Losing public access television will silence the voice of the people. Community access television is one of the last vestiges of truly free speech in this country. With more of our media being controlled by huge corporations, and more of our government officials being controlled by special interests, public, educational and government television is one of the few places where real people, without piles of money or Hollywood good looks, can give voice to non-commercial viewpoints.

The silencing of the public is certainly reason enough to reject this bill, but there is an even more important reason to protect public access television. These channels enable the public to watch, from the comfort and safety of their own homes, their local politicians in action. Most cable access stations provide the only coverage and documentation of the proceedings of local government meetings. Taking away public, educational and government television takes away one of our most important government watchdogs, and the public's ability to know.

This is a true assault on our democratic process.

But why would organizations like AT&T, the primary lobbyist and beneficiary of this crazy bill, want to remove our access to our own government?
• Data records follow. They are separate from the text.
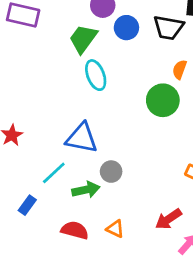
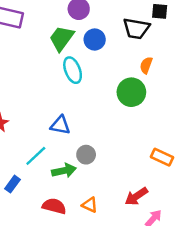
blue circle: (126, 28) -> (95, 40), moved
blue triangle: (82, 138) -> (60, 125), size x0.7

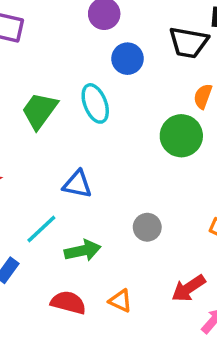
green trapezoid: (62, 38) -> (40, 111), moved
gray circle: (86, 155) -> (147, 227), moved

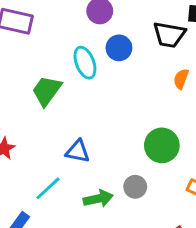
cyan ellipse: (95, 103) -> (85, 63), moved
green circle: (181, 136) -> (162, 145), moved
green arrow: (83, 251) -> (98, 199), moved

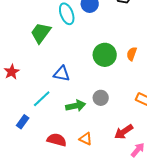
orange semicircle: (181, 79) -> (132, 54), moved
green circle: (162, 145) -> (105, 55), moved

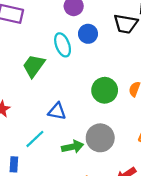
gray circle: (101, 98) -> (100, 138), size x1.6
blue rectangle: (23, 122) -> (14, 164), turned -32

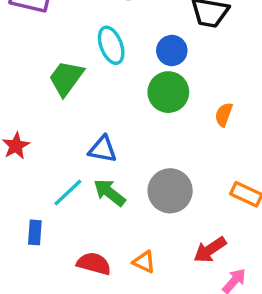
blue circle: (88, 34) -> (172, 50), moved
green circle: (105, 90) -> (168, 92), moved
green arrow: (73, 147) -> (109, 193), moved, turned -130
Anyone who survived the standing-room-only crowd for the March 27 circus at the Capitol understands: It is much easier for politicians to push through bad legislation and trade away consumer rights if they can rid themselves of observant voters.

Make no mistake: This is bad legislation. Reps. Phil Montgomery and Mike Huebsch, the bill's sponsors, would have the public believe that this bill will improve customer service. But this disingenuous statement is self-contradicted by the loss of public access television. I was raised to believe that competition and democracy go hand-in-hand. This should not be an either/or question. Those who are making it so are doing us a grave disservice.

Public access television is our voice and our eyes. We should proceed with extreme caution before we lose this precious gift.

Robin Stearns is the executive director of Little City Kids. She lives in Waunakee.